**Reading text:**
A man convicted of butchering his best friend at a hotel and stuffing the body parts into two hockey bags can have a taxpayer-funded lawyer to argue his appeal, Ontario's top court ruled on Wednesday.

In granting the funding request, Appeal Court Justice Peter Lauwers said it wasn't his role to weigh in on the merits of the appeal but to determine whether James McCullough had reasonable grounds to contest his convictions for first-degree murder and committing an indignity on a body.

Evidence was that McCullough, then 22, killed and dismembered Alex Fraser, 20, after they took a taxi from Orangeville, Ont., to a hotel in London, Ont., in September 2013. Some of Fraser's arm was never found.

At trial, the prosecution maintained the motive for the murder was McCullough's desire to "cut up and eat a person," court records show.

Among other things, the prosecutor cited a conversation in which the accused told a psychiatric nurse he had killed cats and cut up their insides, and would do the same with a person and consider eating the remains to take on the person's good qualities and muscles.

**Extracted information:**
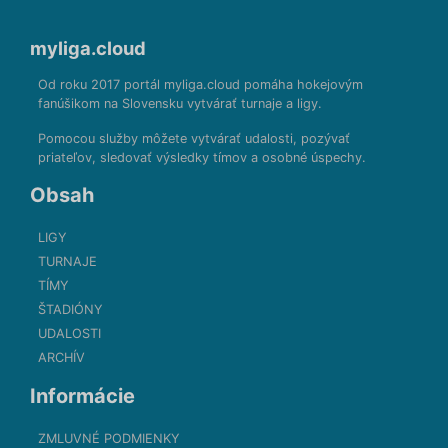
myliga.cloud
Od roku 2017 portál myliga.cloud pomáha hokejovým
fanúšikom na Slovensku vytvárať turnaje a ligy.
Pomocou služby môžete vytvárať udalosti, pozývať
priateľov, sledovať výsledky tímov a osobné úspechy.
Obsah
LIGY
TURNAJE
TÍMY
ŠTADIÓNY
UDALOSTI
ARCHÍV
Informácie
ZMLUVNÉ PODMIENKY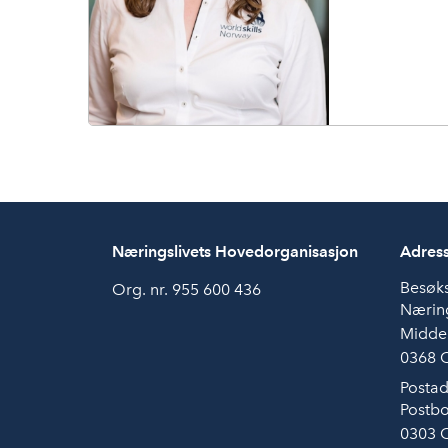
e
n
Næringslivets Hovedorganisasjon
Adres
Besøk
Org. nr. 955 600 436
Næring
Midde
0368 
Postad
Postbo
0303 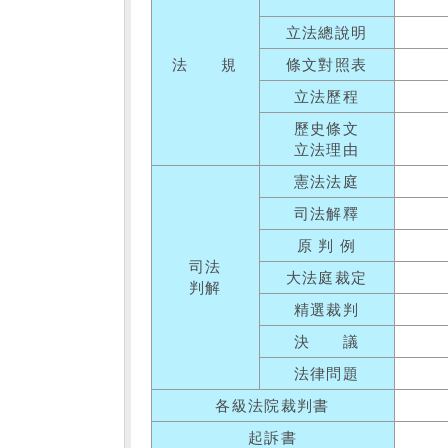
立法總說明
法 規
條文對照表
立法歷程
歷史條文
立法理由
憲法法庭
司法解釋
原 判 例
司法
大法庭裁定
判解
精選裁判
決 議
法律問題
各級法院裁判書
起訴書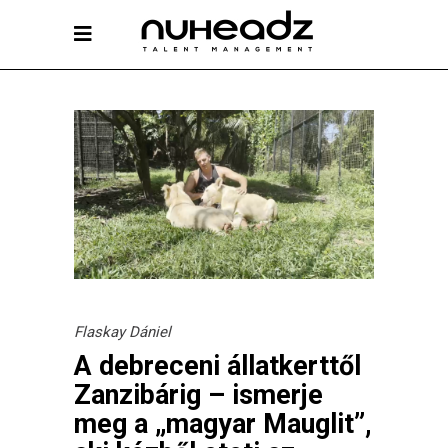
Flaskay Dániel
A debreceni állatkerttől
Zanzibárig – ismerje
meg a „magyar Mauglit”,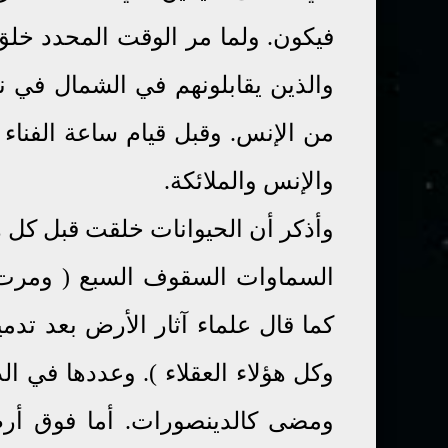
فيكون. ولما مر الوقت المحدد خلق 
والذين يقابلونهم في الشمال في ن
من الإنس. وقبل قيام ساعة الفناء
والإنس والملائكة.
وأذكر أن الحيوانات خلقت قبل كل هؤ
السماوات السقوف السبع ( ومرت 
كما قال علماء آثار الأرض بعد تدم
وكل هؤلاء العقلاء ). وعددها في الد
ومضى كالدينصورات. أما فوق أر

* * *

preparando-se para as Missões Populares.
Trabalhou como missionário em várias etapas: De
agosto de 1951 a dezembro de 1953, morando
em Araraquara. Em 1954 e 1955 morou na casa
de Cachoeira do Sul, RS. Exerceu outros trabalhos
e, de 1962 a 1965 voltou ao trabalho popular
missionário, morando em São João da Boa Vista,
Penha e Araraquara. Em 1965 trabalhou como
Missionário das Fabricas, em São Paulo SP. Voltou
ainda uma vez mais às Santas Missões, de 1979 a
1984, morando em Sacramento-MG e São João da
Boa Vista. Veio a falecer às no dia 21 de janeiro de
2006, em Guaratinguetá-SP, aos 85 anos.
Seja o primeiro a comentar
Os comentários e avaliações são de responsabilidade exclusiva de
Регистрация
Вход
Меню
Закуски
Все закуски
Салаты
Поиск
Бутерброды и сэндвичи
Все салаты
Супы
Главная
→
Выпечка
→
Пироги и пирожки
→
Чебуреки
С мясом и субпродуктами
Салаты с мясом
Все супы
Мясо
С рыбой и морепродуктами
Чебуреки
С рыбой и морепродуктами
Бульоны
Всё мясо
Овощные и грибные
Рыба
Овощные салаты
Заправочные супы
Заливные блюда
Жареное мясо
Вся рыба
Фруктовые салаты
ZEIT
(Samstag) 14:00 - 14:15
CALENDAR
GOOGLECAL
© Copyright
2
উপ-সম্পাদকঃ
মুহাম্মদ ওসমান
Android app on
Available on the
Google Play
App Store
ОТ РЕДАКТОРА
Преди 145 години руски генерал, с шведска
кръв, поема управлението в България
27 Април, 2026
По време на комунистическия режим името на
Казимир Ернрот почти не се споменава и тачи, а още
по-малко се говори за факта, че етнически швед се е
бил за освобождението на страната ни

**Complete the following:**
A – In the news report on the murder appeal, who granted the request for a taxpayer-funded lawyer?
B – Pick up the news report on the murder appeal after its last sentence and keep it going.

**Answers by item:**
A – Appeal Court Justice Peter Lauwers.

B –
Superior Court Justice Renee Pomerance allowed the evidence despite ruling that the prosecution's could not allege that McCullough had eaten part of Fraser because the notion was "too speculative." Instead, Pomerance ruled that the charge of indignity to a body would be restricted to the allegation that McCullough had dismembered Fraser.

The defence maintained McCullough was provoked to kill by an unwanted sexual advance, and attempted sexual assault and that he was guilty of manslaughter or second-degree murder.

McCullough, sentenced to life without parole for 25 years, now wants to argue the references to cannibalism in the nurse's evidence should have been removed because it was overwhelmingly prejudicial.